A simple matrix makes the combination explicit and consistent.

Likelihood ↓ / Severity →MinorModerateSeriousCritical
UnlikelyLowLowMediumHigh
PossibleLowMediumHighHigh
LikelyMediumHighHighUrgent
Almost certainMediumHighUrgentUrgent

The labels matter less than the agreement behind them. What turns this from a colourful grid into a working tool is attaching a meaning to each band: what an Urgent finding requires by way of response time, who an High finding must be escalated to, and what a Low finding can reasonably wait for.

Tie the band to an action and a clock

A score is only useful if it changes behaviour, and the way it changes behaviour is by attaching a required response to each band. An urgent finding might demand action that day and immediate escalation to the responsible person; a high finding a defined remediation window; a medium finding inclusion in planned work; a low finding a note for the next cycle. The point is that the band is not a description of how worried to feel. It is an instruction about what happens next and by when.

This is also where scoring connects to the statutory picture. Some findings map onto duties with their own timescales, and the scoring should respect them rather than override them. A damp and mould hazard in social housing, for instance, sits inside the Awaab's Law framework, whose first phase came into force on 27 October 2025 with timescales reported as investigating within 10 working days, a written summary within 3 working days of the investigation concluding, beginning to act within 5 working days of finding a significant hazard, and making safe emergency hazards within 24 hours. Where a duty sets a clock, the scheme should never produce a slower one; the score sits on top of the legal minimum, not in place of it.

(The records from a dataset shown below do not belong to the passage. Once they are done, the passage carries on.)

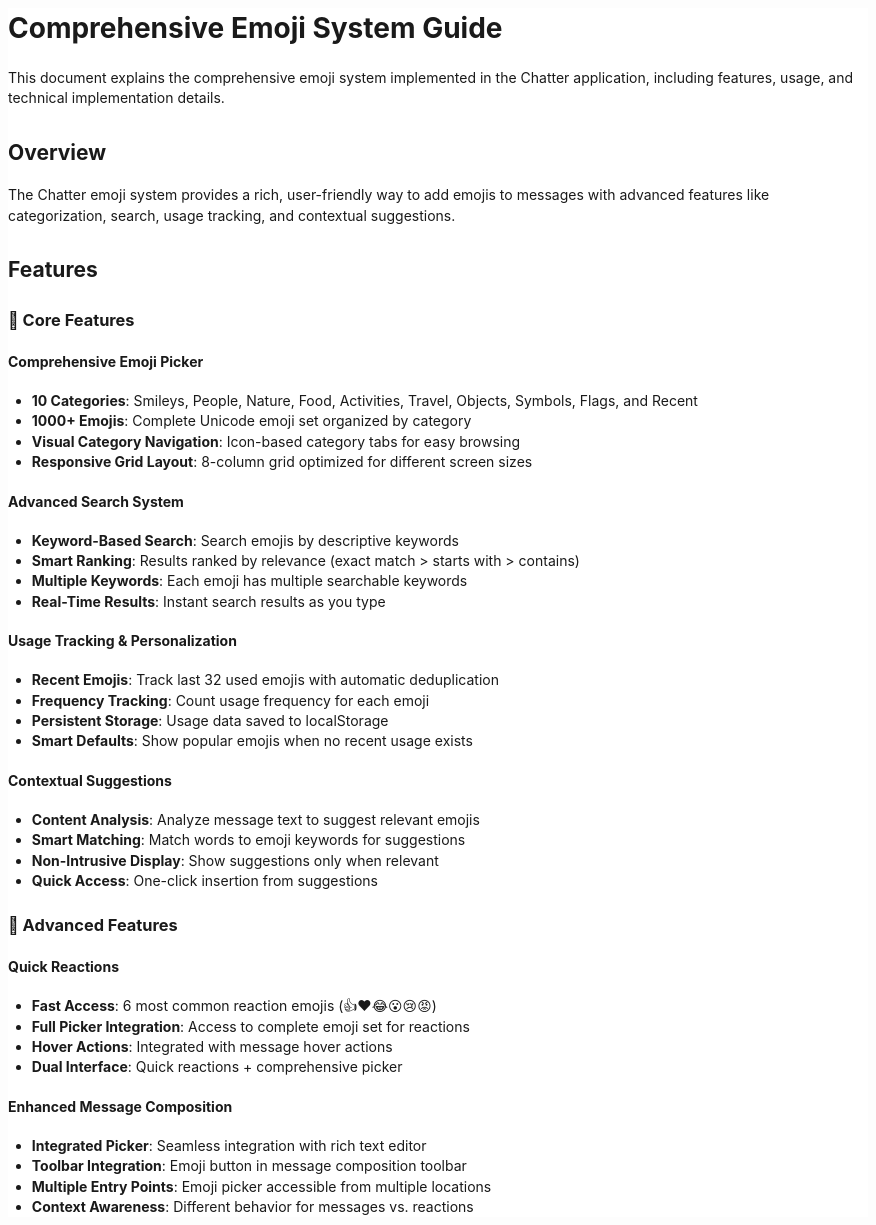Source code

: # Comprehensive Emoji System Guide

This document explains the comprehensive emoji system implemented in the Chatter application, including features, usage, and technical implementation details.

## Overview

The Chatter emoji system provides a rich, user-friendly way to add emojis to messages with advanced features like categorization, search, usage tracking, and contextual suggestions.

## Features

### 🎯 Core Features

#### Comprehensive Emoji Picker
- **10 Categories**: Smileys, People, Nature, Food, Activities, Travel, Objects, Symbols, Flags, and Recent
- **1000+ Emojis**: Complete Unicode emoji set organized by category
- **Visual Category Navigation**: Icon-based category tabs for easy browsing
- **Responsive Grid Layout**: 8-column grid optimized for different screen sizes

#### Advanced Search System
- **Keyword-Based Search**: Search emojis by descriptive keywords
- **Smart Ranking**: Results ranked by relevance (exact match > starts with > contains)
- **Multiple Keywords**: Each emoji has multiple searchable keywords
- **Real-Time Results**: Instant search results as you type

#### Usage Tracking & Personalization
- **Recent Emojis**: Track last 32 used emojis with automatic deduplication
- **Frequency Tracking**: Count usage frequency for each emoji
- **Persistent Storage**: Usage data saved to localStorage
- **Smart Defaults**: Show popular emojis when no recent usage exists

#### Contextual Suggestions
- **Content Analysis**: Analyze message text to suggest relevant emojis
- **Smart Matching**: Match words to emoji keywords for suggestions
- **Non-Intrusive Display**: Show suggestions only when relevant
- **Quick Access**: One-click insertion from suggestions

### 🚀 Advanced Features

#### Quick Reactions
- **Fast Access**: 6 most common reaction emojis (👍❤️😂😮😢😡)
- **Full Picker Integration**: Access to complete emoji set for reactions
- **Hover Actions**: Integrated with message hover actions
- **Dual Interface**: Quick reactions + comprehensive picker

#### Enhanced Message Composition
- **Integrated Picker**: Seamless integration with rich text editor
- **Toolbar Integration**: Emoji button in message composition toolbar
- **Multiple Entry Points**: Emoji picker accessible from multiple locations
- **Context Awareness**: Different behavior for messages vs. reactions
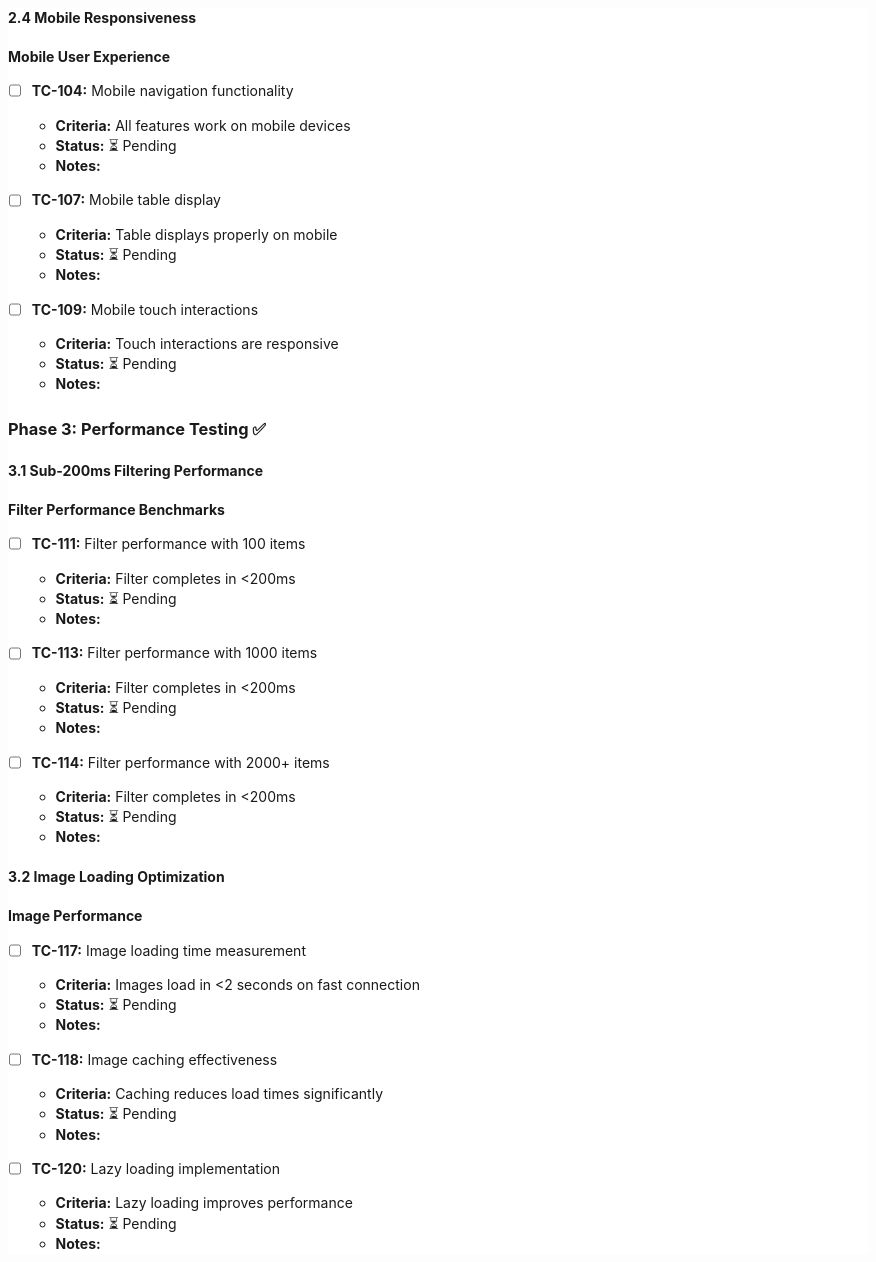 #### 2.4 Mobile Responsiveness

**Mobile User Experience**
- [ ] **TC-104:** Mobile navigation functionality
  - **Criteria:** All features work on mobile devices
  - **Status:** ⏳ Pending
  - **Notes:**

- [ ] **TC-107:** Mobile table display
  - **Criteria:** Table displays properly on mobile
  - **Status:** ⏳ Pending
  - **Notes:**

- [ ] **TC-109:** Mobile touch interactions
  - **Criteria:** Touch interactions are responsive
  - **Status:** ⏳ Pending
  - **Notes:**

### Phase 3: Performance Testing ✅

#### 3.1 Sub-200ms Filtering Performance

**Filter Performance Benchmarks**
- [ ] **TC-111:** Filter performance with 100 items
  - **Criteria:** Filter completes in <200ms
  - **Status:** ⏳ Pending
  - **Notes:**

- [ ] **TC-113:** Filter performance with 1000 items
  - **Criteria:** Filter completes in <200ms
  - **Status:** ⏳ Pending
  - **Notes:**

- [ ] **TC-114:** Filter performance with 2000+ items
  - **Criteria:** Filter completes in <200ms
  - **Status:** ⏳ Pending
  - **Notes:**

#### 3.2 Image Loading Optimization

**Image Performance**
- [ ] **TC-117:** Image loading time measurement
  - **Criteria:** Images load in <2 seconds on fast connection
  - **Status:** ⏳ Pending
  - **Notes:**

- [ ] **TC-118:** Image caching effectiveness
  - **Criteria:** Caching reduces load times significantly
  - **Status:** ⏳ Pending
  - **Notes:**

- [ ] **TC-120:** Lazy loading implementation
  - **Criteria:** Lazy loading improves performance
  - **Status:** ⏳ Pending
  - **Notes:**
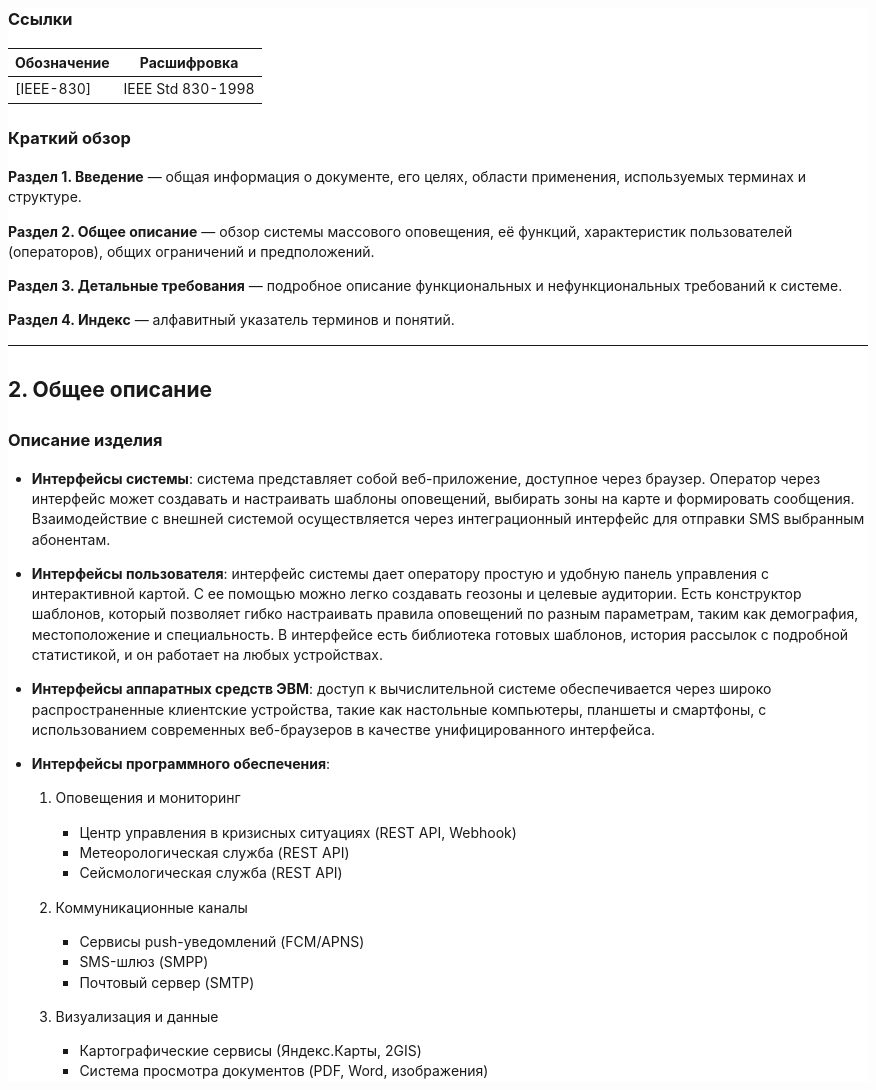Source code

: ### Ссылки
| Обозначение | Расшифровка           |
|-------------|-----------------------|
| [IEEE-830]  | IEEE Std 830-1998      |

### Краткий обзор

**Раздел 1. Введение** — общая информация о документе, его целях, области применения, используемых терминах и структуре.  

**Раздел 2. Общее описание** — обзор системы массового оповещения, её функций, характеристик пользователей (операторов), общих ограничений и предположений.  

**Раздел 3. Детальные требования** — подробное описание функциональных и нефункциональных требований к системе.  

**Раздел 4. Индекс** — алфавитный указатель терминов и понятий.  


---

## 2. Общее описание

### Описание изделия
- **Интерфейсы системы**: система представляет собой веб-приложение, доступное через браузер. Оператор через интерфейс может создавать и настраивать шаблоны оповещений, выбирать зоны на карте и формировать сообщения. Взаимодействие с внешней системой осуществляется через интеграционный интерфейс для отправки SMS выбранным абонентам.

- **Интерфейсы пользователя**: интерфейс системы дает оператору простую и удобную панель управления с интерактивной картой. С ее помощью можно легко создавать геозоны и целевые аудитории. Есть конструктор шаблонов, который позволяет гибко настраивать правила оповещений по разным параметрам, таким как демография, местоположение и специальность. В интерфейсе есть библиотека готовых шаблонов, история рассылок с подробной статистикой, и он работает на любых устройствах.

- **Интерфейсы аппаратных средств ЭВМ**: доступ к вычислительной системе обеспечивается через широко распространенные клиентские устройства, такие как настольные компьютеры, планшеты и смартфоны, с использованием современных веб-браузеров в качестве унифицированного интерфейса.

- **Интерфейсы программного обеспечения**:
  1. Оповещения и мониторинг
     - Центр управления в кризисных ситуациях (REST API, Webhook)
     - Метеорологическая служба (REST API)
     - Сейсмологическая служба (REST API)  

  2. Коммуникационные каналы
     - Сервисы push-уведомлений (FCM/APNS)
     - SMS-шлюз (SMPP)
     - Почтовый сервер (SMTP)   

  3. Визуализация и данные
     - Картографические сервисы (Яндекс.Карты, 2GIS)
     - Система просмотра документов (PDF, Word, изображения)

Make the ranking the spine of the action plan

A scored audit naturally produces an action plan, because the ranking is the plan. The highest-scored findings become the first corrective actions, each with an owner and a target date drawn from its band, and the queue works its way down as capacity allows. That ordering is what a regulator wants to see: not that every finding was closed instantly, which is rarely possible, but that the building tackled its most serious risks first and can show why. Holding scored findings, their owners and their target dates in one audit record turns the scheme from a one-off grid into a living queue, and closing the loop on each item becomes a matter of working the list rather than remembering it. Our note on closing the loop on corrective actions covers that follow-through.

Consistency is the real prize

The single biggest benefit of scoring is not on any one audit. It is across all of them. When every auditor applies the same matrix, findings become comparable, trends become visible, and a portfolio can be managed by exception, attention going to the buildings and the bands that warrant it. A flat list gives you a hundred separate judgement calls. A scoring scheme gives you one agreed judgement, applied a hundred times. None of this is legal advice, and where a statutory timescale applies it takes precedence, but as a way to turn an audit into a plan that holds up, an honest severity-and-likelihood score is hard to better.